Why Orange's dominance in Africa forced Google to pay for traffic - lleims
http://www.forbes.com/sites/ewanspence/2013/01/20/why-oranges-dominance-in-africa-forced-google-to-pay-for-traffic-over-their-mobile-network/
======
mtgx
In Africa? Well that explains it. Many African countries actually voted for
those proposals at WCIT. I think most of the media missed this, and only
focused on the US and Europe rejecting the proposals and "winning", but
actually almost half the countries there took the deal. That means the
Internet is about to get less free very soon there, once their governments put
the UN proposals into law. And part of those proposals was the "sender pays"
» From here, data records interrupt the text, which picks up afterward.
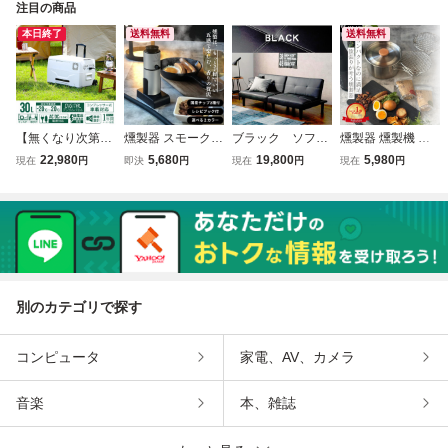
注目の商品
本日終了
送料無料
送料無料
【無くなり次第終
燻製器 スモークリ
ブラック ソファ
燻製器 燻製機 家
了】冷凍庫 車載
ッチ シルバー 燻
ーベット コンパク
庭用 スモークリッ
22,980
5,680
19,800
5,980
現在
円
即決
円
現在
円
現在
円
冷蔵庫 30L DC 12
製 冷燻 家庭用 自
ト ソファベッド
チポット キャンプ
V 24V AC 2電源
宅 キャンプ スモ
リクライニング 背
燻製 燻製鍋 自宅
トラック 冷蔵 冷
ーカー 燻製機 ス
もたれ 幅広 180c
アウトドア スモー
凍 ストッカー 家
モーキングガン チ
m
カー キャンプ BB
庭用 室内 保冷 小
ップ2種付き ファ
Q 小型 チップ2種
型 アウトド
ンシフト
付き FANshift
別のカテゴリで探す
コンピュータ
家電、AV、カメラ
音楽
本、雑誌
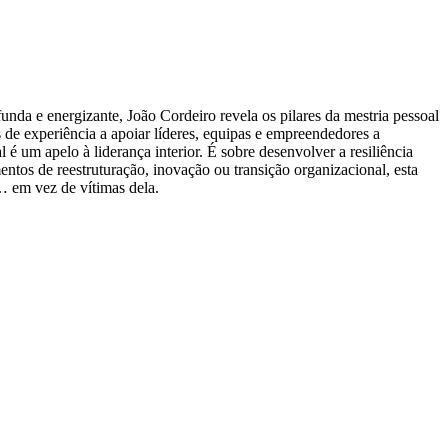
nda e energizante, João Cordeiro revela os pilares da mestria pessoal
 de experiência a apoiar líderes, equipas e empreendedores a
m apelo à liderança interior. É sobre desenvolver a resiliência
entos de reestruturação, inovação ou transição organizacional, esta
… em vez de vítimas dela.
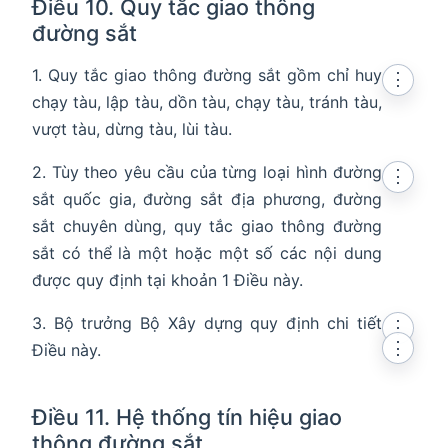
Điều 10. Quy tắc giao thông
đường sắt
1. Quy tắc giao thông đường sắt gồm chỉ huy
⋮
chạy tàu, lập tàu, dồn tàu, chạy tàu, tránh tàu,
vượt tàu, dừng tàu, lùi tàu.
2. Tùy theo yêu cầu của từng loại hình đường
⋮
sắt quốc gia, đường sắt địa phương, đường
sắt chuyên dùng, quy tắc giao thông đường
sắt có thể là một hoặc một số các nội dung
được quy định tại khoản 1 Điều này.
3. Bộ trưởng Bộ Xây dựng quy định chi tiết
⋮
⋮
Điều này.
Điều 11. Hệ thống tín hiệu giao
thông đường sắt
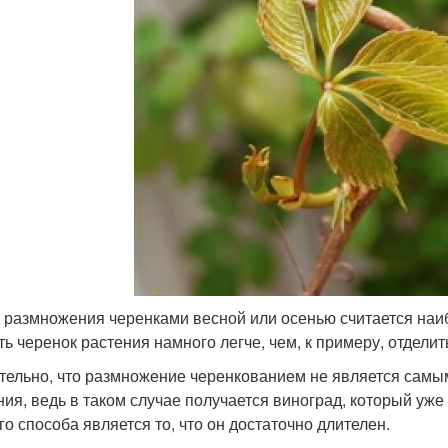
 размножения черенками весной или осенью считается наи
ть черенок растения намного легче, чем, к примеру, отделить
тельно, что размножение черенкованием не является сам
ния, ведь в таком случае получается виноград, который уж
го способа является то, что он достаточно длителен.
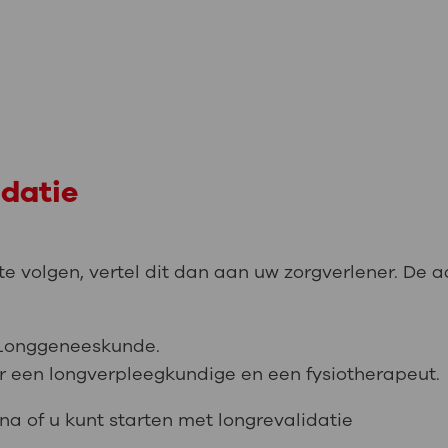
datie
g te volgen, vertel dit dan aan uw zorgverlener. De
 Longgeneeskunde.
r een longverpleegkundige en een fysiotherapeut.
a of u kunt starten met longrevalidatie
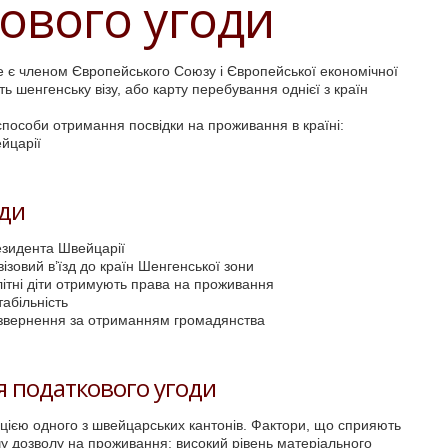
ового угоди
 є членом Європейського Союзу і Європейської економічної
ть шенгенську візу, або карту перебування однієї з країн
пособи отримання посвідки на проживання в країні:
ейцарії
оди
езидента Швейцарії
візовий в’їзд до країн Шенгенської зони
літні діти отримують права на проживання
табільність
а звернення за отриманням громадянства
я податкового угоди
ацією одного з швейцарських кантонів. Фактори, що сприяють
у дозволу на проживання: високий рівень матеріального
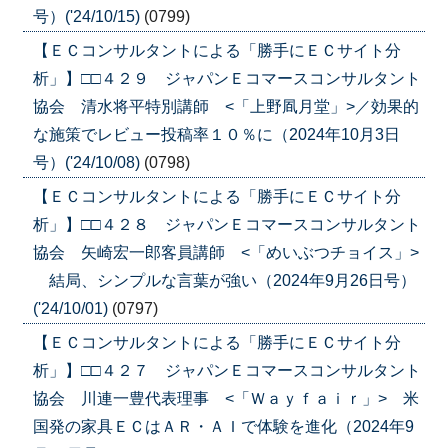
号）('24/10/15)
(0799)
【ＥＣコンサルタントによる「勝手にＥＣサイト分
析」】□□４２９ ジャパンＥコマースコンサルタント
協会 清水将平特別講師 <「上野凮月堂」>／効果的
な施策でレビュー投稿率１０％に（2024年10月3日
号）('24/10/08)
(0798)
【ＥＣコンサルタントによる「勝手にＥＣサイト分
析」】□□４２８ ジャパンＥコマースコンサルタント
協会 矢崎宏一郎客員講師 <「めいぶつチョイス」>
結局、シンプルな言葉が強い（2024年9月26日号）
('24/10/01)
(0797)
【ＥＣコンサルタントによる「勝手にＥＣサイト分
析」】□□４２７ ジャパンＥコマースコンサルタント
協会 川連一豊代表理事 <「Ｗａｙｆａｉｒ」> 米
国発の家具ＥＣはＡＲ・ＡＩで体験を進化（2024年9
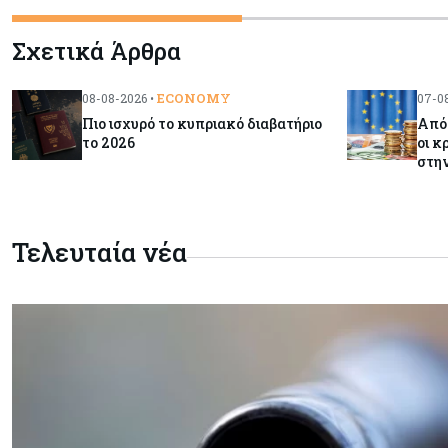
Σχετικά Άρθρα
ECONOMY
08-08-2026 •
07-08
Πιο ισχυρό το κυπριακό διαβατήριο
Από 
το 2026
οι κ
στη
Τελευταία νέα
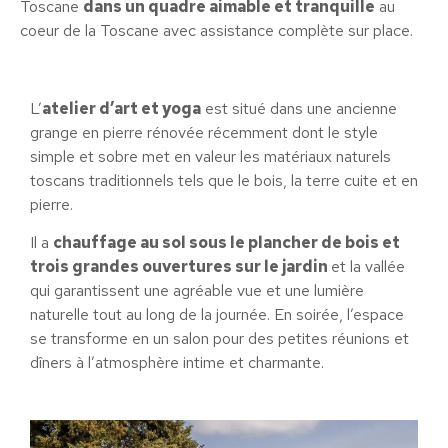
Toscane
dans un quadre aimable et tranquille
au
coeur de la Toscane avec assistance complète sur place.
L’
atelier d’art et yoga
est situé dans une ancienne
grange en pierre rénovée récemment dont le style
simple et sobre met en valeur les matériaux naturels
toscans traditionnels tels que le bois, la terre cuite et en
pierre.
Il a
chauffage au sol
sous le plancher de bois et
trois grandes
ouvertures sur le jardin
et la vallée
qui garantissent une agréable vue et une lumière
naturelle tout au long de la journée. En soirée, l’espace
se transforme en un salon pour des petites réunions et
dîners à l’atmosphère intime et charmante.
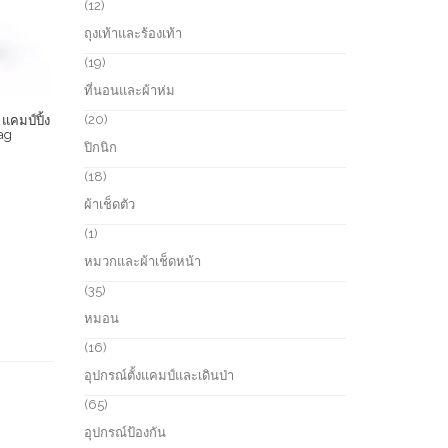
r
1
12
c
o
2
ถุงเท้าและร้องเท้า
t
d
p
s
u
r
1
19
c
o
9
ที่นอนและผ้าห่ม
t
d
p
s
u
r
2
20
แคมป์ปิ้ง
c
o
ag
0
ปิกนิก
t
d
p
s
u
r
1
18
c
o
8
ผ้าเช็ดตัว
t
d
p
s
u
r
1
1
c
o
p
หมวกและผ้าเช็ดหน้า
t
d
r
s
u
o
3
35
c
d
5
หมอน
t
u
p
s
c
r
1
16
t
o
6
อุปกรณ์ตั้งแคมป์และเดินป่า
d
p
u
r
6
65
c
o
5
อุปกรณ์ป้องกัน
t
d
p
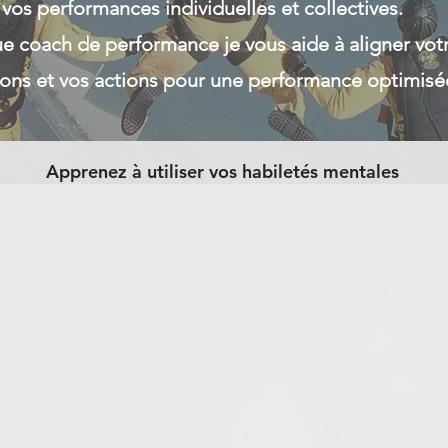
vos performances individuelles et collectives.
ue coach de performance je vous aide à aligner vot
ons et vos actions pour une performance optimisé
Apprenez à utiliser vos habiletés mentales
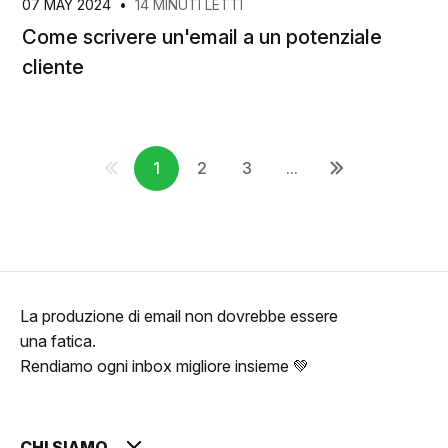
07 MAY 2024
•
14 MINUTI LETTI
Come scrivere un'email a un potenziale
cliente
1
2
3
...
La produzione di email non dovrebbe essere
una fatica.
Rendiamo ogni inbox migliore insieme 💚
CHI SIAMO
thing. Now let's just hope the countries who rejected it this time around
won't use these countries as a role model next time.

It's very likely Orange was one of the European ISP's lobbying for sender pays
at ITU, as well. I don't know why Google would offer to pay them, considering
Africa is going to be dominated by Android either way. Nokia's Lumias or RIM's
phones are nowhere near the $50 mark Android phones have reached there, and
they are going to dominate just like in India and China, where they've also
almost killed Nokia and RIM from their leading positions in the past. So if
Google really did this voluntarily then they weren't very smart. But I still
think they _had_ to do it after the WCIT.